── RECORDS SUPPLIED

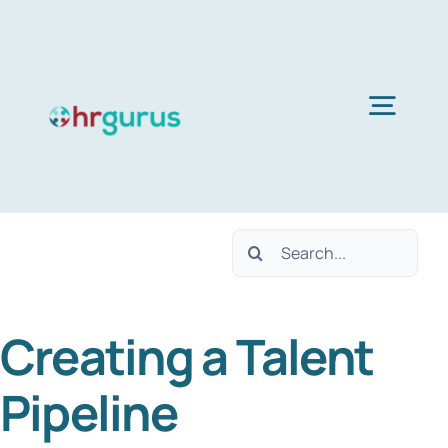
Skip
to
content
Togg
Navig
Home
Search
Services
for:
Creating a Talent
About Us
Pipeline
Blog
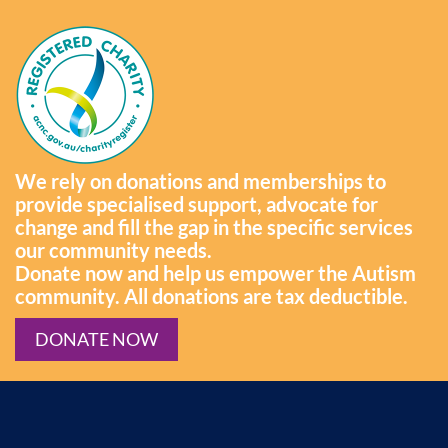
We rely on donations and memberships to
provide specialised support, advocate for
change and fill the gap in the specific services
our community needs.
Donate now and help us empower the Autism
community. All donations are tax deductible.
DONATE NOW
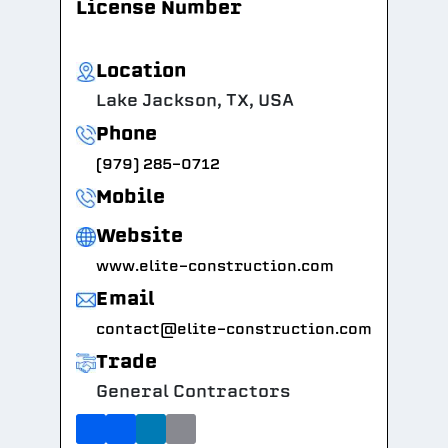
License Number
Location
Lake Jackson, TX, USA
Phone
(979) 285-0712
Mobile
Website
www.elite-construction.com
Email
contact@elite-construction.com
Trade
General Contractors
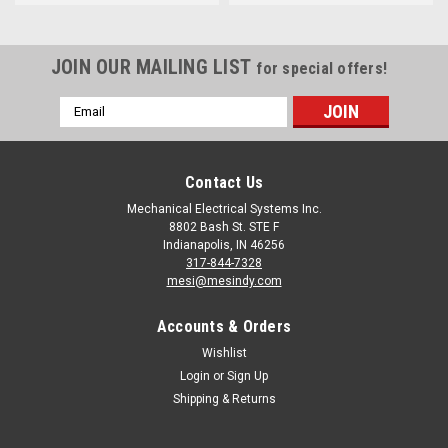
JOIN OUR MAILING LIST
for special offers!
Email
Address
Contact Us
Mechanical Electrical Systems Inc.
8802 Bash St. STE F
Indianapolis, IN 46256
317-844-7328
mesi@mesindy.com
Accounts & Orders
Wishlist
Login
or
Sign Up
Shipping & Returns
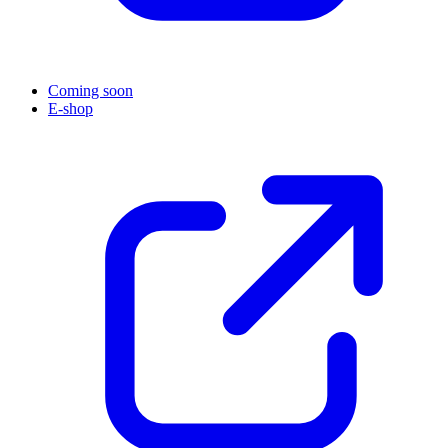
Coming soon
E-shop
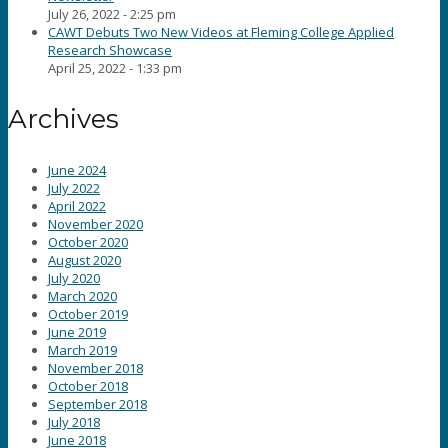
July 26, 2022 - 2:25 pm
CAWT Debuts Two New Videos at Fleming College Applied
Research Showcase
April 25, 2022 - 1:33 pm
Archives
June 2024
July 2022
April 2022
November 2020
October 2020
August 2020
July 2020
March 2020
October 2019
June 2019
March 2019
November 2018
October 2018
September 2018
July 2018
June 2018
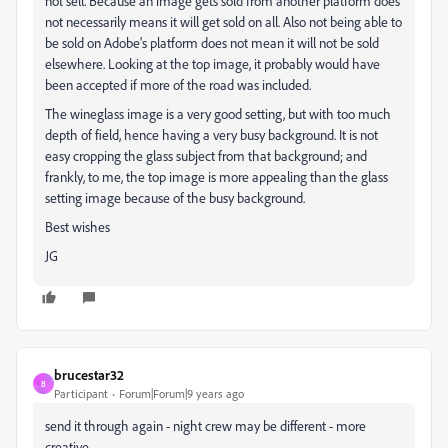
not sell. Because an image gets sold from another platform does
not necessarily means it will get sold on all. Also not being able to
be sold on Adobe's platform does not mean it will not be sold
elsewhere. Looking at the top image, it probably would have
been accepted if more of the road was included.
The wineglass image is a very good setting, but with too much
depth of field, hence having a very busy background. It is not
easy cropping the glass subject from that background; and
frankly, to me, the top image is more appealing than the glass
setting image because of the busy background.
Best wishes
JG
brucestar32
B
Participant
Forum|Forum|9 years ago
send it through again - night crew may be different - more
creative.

────

Retype every line of the data above word for word, omitting the picture markers.

- PROBLEM SOLUTION
Skip
to
content
Togg
Navig
Home
Search
Services
for:
Creating a Talent
About Us
Pipeline
Blog
We rely on donations and memberships to
provide specialised support, advocate for
change and fill the gap in the specific services
our community needs.
Donate now and help us empower the Autism
community. All donations are tax deductible.
DONATE NOW
License Number
Location
Lake Jackson, TX, USA
Phone
(979) 285-0712
Mobile
Website
www.elite-construction.com
Email
contact@elite-construction.com
Trade
General Contractors
JOIN OUR MAILING LIST
for special offers!
Email
Address
Contact Us
Mechanical Electrical Systems Inc.
8802 Bash St. STE F
Indianapolis, IN 46256
317-844-7328
mesi@mesindy.com
Accounts & Orders
Wishlist
Login
or
Sign Up
Shipping & Returns
Coming soon
E-shop
July 26, 2022 - 2:25 pm
CAWT Debuts Two New Videos at Fleming College Applied
Research Showcase
April 25, 2022 - 1:33 pm
Archives
June 2024
July 2022
April 2022
November 2020
October 2020
August 2020
July 2020
March 2020
October 2019
June 2019
March 2019
November 2018
October 2018
September 2018
July 2018
June 2018
not sell. Because an image gets sold from another platform does
not necessarily means it will get sold on all. Also not being able to
be sold on Adobe's platform does not mean it will not be sold
elsewhere. Looking at the top image, it probably would have
been accepted if more of the road was included.
The wineglass image is a very good setting, but with too much
depth of field, hence having a very busy background. It is not
easy cropping the glass subject from that background; and
frankly, to me, the top image is more appealing than the glass
setting image because of the busy background.
Best wishes
JG
brucestar32
B
Participant
Forum|Forum|9 years ago
send it through again - night crew may be different - more
creative.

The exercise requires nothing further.